Exercise aim: In the listing below, a line holding "Rendered at 2001 by 1125 pixels." and a line holding "For every layout" mark the range. Retype both exactly, with all lines between them.

Exercise inputs:

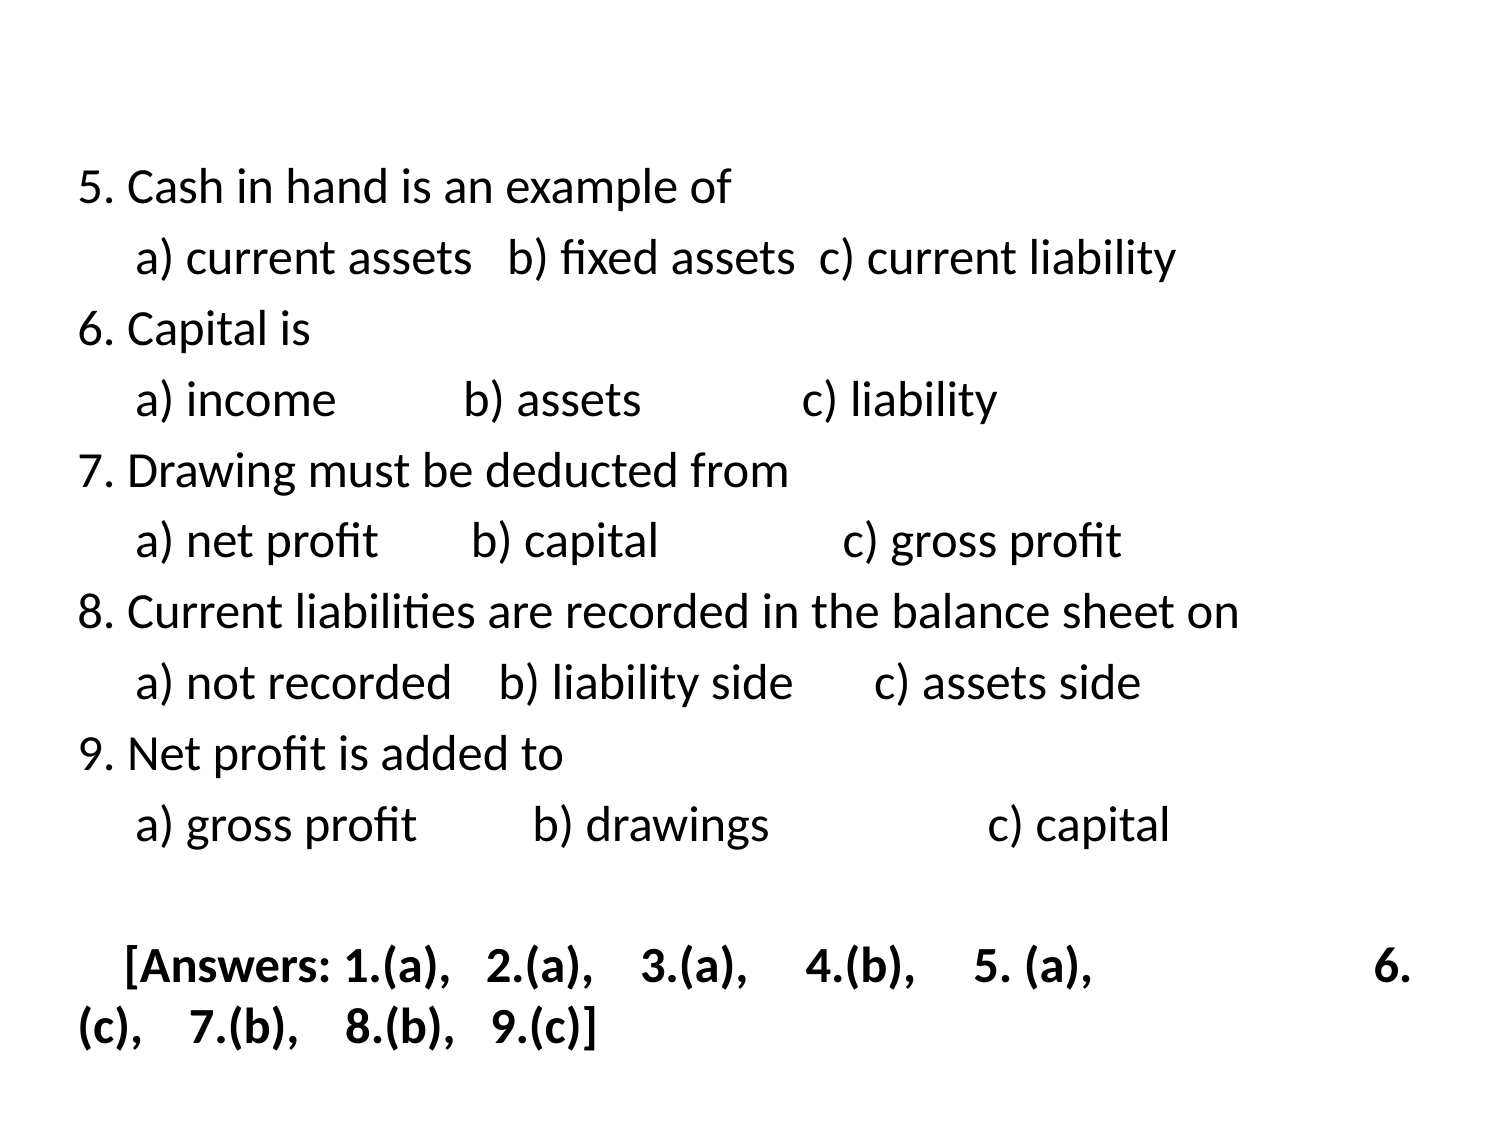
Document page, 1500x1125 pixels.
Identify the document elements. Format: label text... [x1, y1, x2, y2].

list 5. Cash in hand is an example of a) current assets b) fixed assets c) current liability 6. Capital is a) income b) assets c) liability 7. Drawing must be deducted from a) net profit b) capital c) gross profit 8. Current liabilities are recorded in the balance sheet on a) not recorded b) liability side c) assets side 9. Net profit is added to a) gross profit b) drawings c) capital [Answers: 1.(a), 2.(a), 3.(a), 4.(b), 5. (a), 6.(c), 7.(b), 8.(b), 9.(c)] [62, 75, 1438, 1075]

==

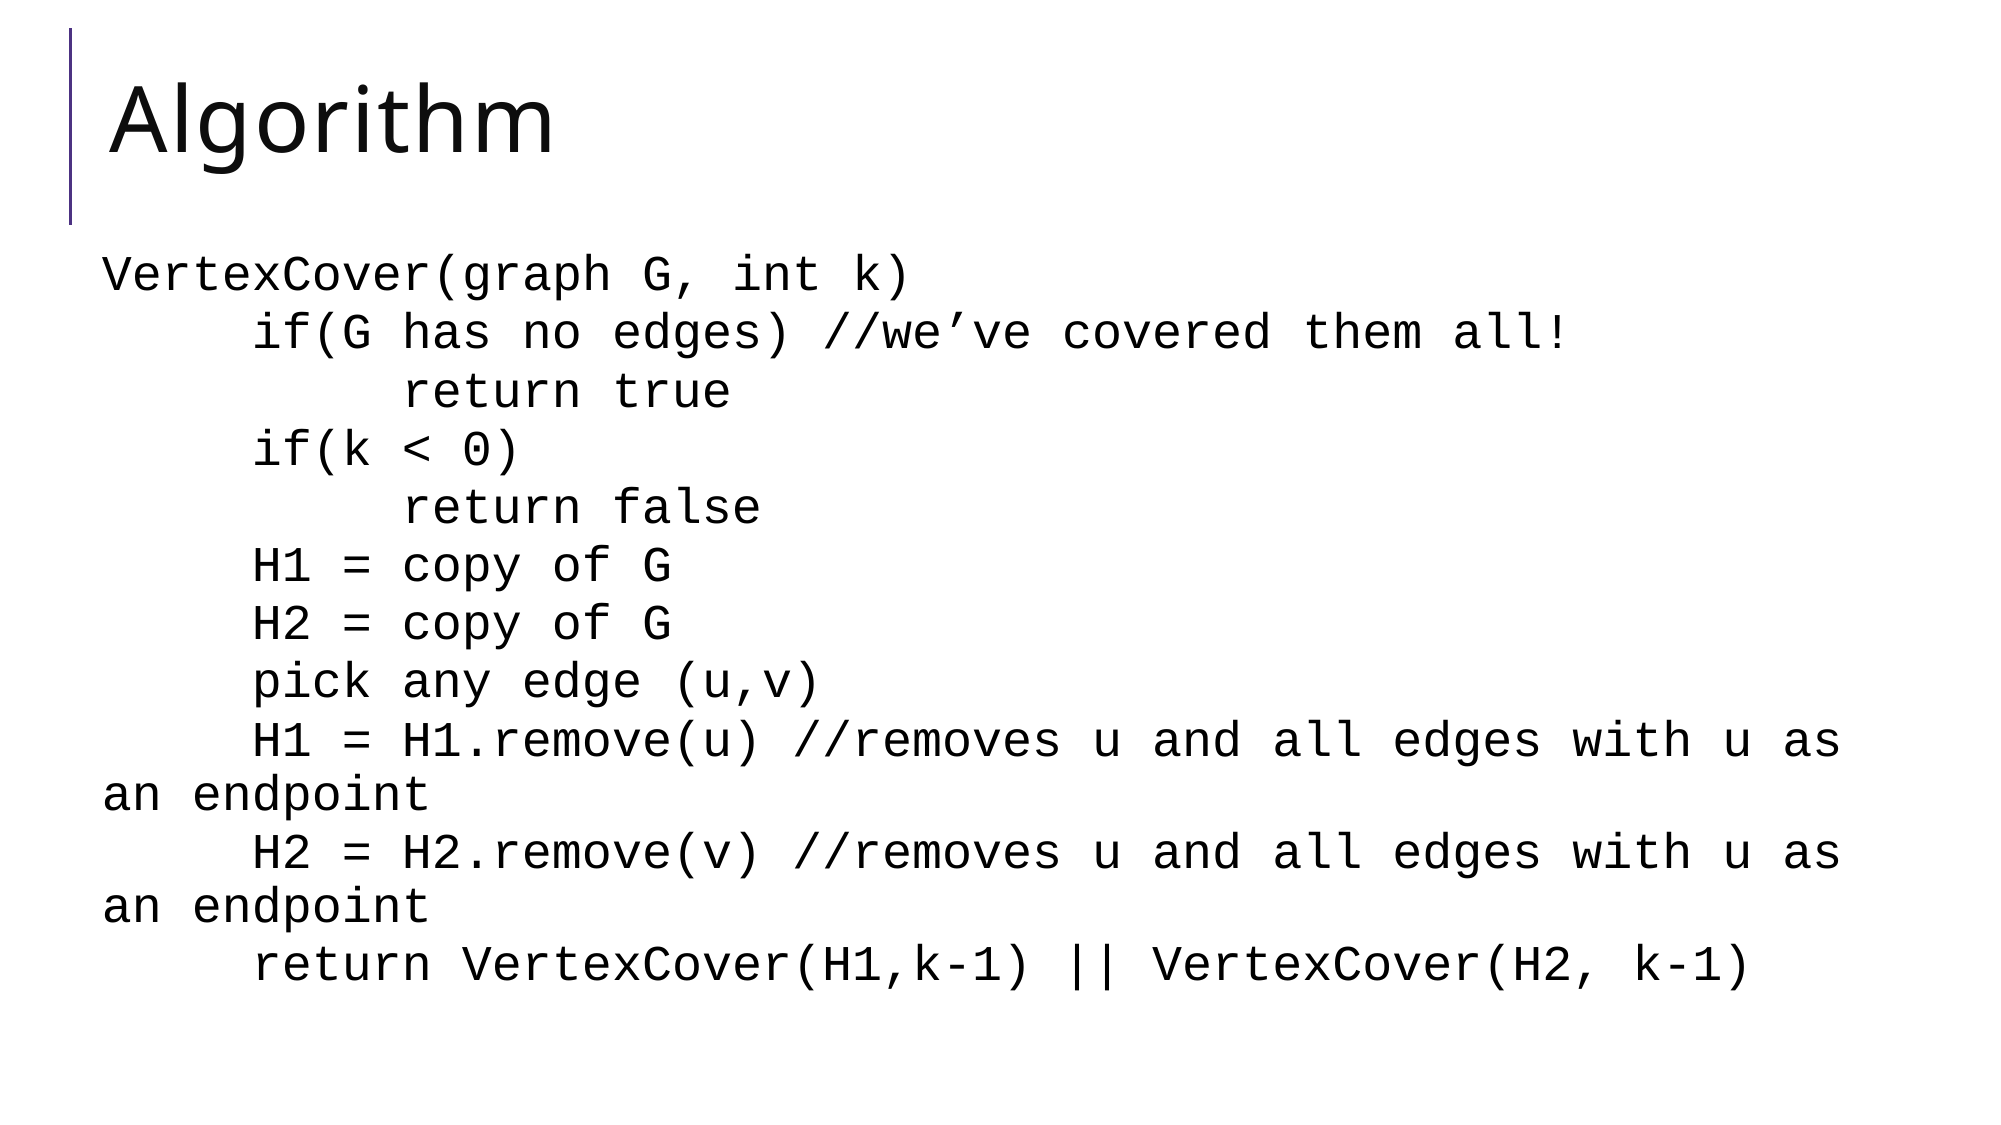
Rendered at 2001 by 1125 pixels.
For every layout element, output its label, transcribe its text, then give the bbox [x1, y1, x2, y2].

Task response:
Rendered at 2001 by 1125 pixels.
For every layout element, output its label, transcribe its text, then give the bbox [x1, y1, x2, y2].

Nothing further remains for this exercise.